From the White House’s Office of Science and Technology Policy:

Posted by Deborah Stine on April 07, 2010 at 02:52 PM EDT
Today, the President’s Council of Advisors on Science and Technology (PCAST) launched a website to gather public opinion on the future of advanced manufacturing. We hope you will join the conversation at http://pcast.ideascale.com.

PCAST is an advisory group of the nation’s leading scientists and engineers, appointed by the President to augment the science and technology advice available to him from inside the White House and from cabinet departments and other federal agencies. One topic it is currently addressing is advanced manufacturing. PCAST has a number of questions regarding advanced manufacturing that could best be answered with the help of public input. PCAST asks that you provide responses to any or all of the following questions by 5:00 p.m.
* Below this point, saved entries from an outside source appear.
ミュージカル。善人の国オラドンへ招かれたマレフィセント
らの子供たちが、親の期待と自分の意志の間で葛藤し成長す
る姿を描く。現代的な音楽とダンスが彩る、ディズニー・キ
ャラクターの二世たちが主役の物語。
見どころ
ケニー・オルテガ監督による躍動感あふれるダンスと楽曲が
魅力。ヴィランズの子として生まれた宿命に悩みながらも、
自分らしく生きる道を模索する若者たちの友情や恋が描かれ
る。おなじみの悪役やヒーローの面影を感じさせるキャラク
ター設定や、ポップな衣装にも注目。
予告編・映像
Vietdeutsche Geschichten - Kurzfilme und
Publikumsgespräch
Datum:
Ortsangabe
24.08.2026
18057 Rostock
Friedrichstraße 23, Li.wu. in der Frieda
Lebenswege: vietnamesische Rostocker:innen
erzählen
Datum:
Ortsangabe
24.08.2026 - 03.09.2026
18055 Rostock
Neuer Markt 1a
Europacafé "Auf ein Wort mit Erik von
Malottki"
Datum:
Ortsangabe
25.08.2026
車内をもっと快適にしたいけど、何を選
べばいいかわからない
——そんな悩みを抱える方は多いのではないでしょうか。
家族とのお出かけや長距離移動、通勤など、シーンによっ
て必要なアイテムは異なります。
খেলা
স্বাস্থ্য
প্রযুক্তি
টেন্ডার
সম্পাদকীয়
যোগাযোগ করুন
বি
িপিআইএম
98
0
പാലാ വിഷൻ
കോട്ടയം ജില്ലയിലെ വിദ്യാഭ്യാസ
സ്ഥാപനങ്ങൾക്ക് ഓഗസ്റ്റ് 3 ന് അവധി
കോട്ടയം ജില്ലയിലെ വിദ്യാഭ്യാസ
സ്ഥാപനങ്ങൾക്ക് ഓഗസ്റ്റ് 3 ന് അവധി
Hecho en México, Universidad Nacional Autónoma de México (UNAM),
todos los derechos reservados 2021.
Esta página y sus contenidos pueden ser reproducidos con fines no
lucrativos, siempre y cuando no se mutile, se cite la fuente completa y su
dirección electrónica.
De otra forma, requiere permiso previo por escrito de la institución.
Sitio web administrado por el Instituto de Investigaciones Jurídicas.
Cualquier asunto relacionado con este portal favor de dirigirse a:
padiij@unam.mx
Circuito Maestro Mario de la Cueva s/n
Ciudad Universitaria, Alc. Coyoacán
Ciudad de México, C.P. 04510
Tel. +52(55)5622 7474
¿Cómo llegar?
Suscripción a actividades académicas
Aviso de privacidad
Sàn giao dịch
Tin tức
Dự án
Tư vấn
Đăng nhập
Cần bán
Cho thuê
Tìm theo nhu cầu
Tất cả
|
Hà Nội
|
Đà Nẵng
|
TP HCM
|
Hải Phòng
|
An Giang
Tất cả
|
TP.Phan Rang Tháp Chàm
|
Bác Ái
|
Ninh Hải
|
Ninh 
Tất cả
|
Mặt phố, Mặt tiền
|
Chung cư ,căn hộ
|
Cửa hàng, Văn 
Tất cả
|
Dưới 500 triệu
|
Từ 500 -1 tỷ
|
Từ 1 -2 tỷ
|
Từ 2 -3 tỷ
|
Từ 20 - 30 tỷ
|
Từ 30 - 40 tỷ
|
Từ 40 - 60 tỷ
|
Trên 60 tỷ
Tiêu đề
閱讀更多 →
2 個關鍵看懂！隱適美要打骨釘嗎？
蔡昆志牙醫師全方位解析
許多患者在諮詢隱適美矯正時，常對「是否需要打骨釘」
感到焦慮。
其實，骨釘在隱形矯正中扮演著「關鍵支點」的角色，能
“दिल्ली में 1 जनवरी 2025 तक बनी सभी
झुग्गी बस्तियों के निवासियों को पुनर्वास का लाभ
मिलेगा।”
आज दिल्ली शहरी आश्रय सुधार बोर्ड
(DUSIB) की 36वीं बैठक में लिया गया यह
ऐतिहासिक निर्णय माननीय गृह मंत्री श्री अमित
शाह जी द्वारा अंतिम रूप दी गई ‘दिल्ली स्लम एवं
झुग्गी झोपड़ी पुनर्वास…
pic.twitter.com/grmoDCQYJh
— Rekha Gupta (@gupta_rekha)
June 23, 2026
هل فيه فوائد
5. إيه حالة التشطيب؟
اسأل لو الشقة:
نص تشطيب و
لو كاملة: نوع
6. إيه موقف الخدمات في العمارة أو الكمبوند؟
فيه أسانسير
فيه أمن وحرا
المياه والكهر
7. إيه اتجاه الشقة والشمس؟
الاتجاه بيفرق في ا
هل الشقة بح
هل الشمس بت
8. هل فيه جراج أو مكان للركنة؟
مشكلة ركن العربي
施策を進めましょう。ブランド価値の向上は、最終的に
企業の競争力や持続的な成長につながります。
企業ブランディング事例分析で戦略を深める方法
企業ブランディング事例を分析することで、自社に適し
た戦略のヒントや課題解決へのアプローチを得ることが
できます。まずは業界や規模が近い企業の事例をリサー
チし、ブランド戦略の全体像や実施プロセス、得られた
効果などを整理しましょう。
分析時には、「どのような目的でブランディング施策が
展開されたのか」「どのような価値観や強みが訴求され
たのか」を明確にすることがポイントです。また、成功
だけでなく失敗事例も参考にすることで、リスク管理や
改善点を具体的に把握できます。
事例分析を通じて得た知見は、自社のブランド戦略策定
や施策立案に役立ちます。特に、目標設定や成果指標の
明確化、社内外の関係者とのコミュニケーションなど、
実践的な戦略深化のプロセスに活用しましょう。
EDT Tuesday, April 20, 2010.

Many questions follow to encourage comments, fitting under the categories:

  • Support for new manufacturing technologies
  • Support for new manufacturing firms
  • Support for existing manufacturing firms
  • A national manufacturing strategy

Although, for the sake of accuracy, the categories might be better listed as:

  • Federal support for new manufacturing technologies
  • Federal support for new manufacturing firms
  • Federal support for existing manufacturing firms
  • A national manufacturing strategy directed by the federal government.

The premise, it appears to us, is that industrial policy is a given and it should be directed more toward applied R&D. An informed debate would also consider the question: How would reducing the federal government’s role in the private sector encouraging advanced manufacturing?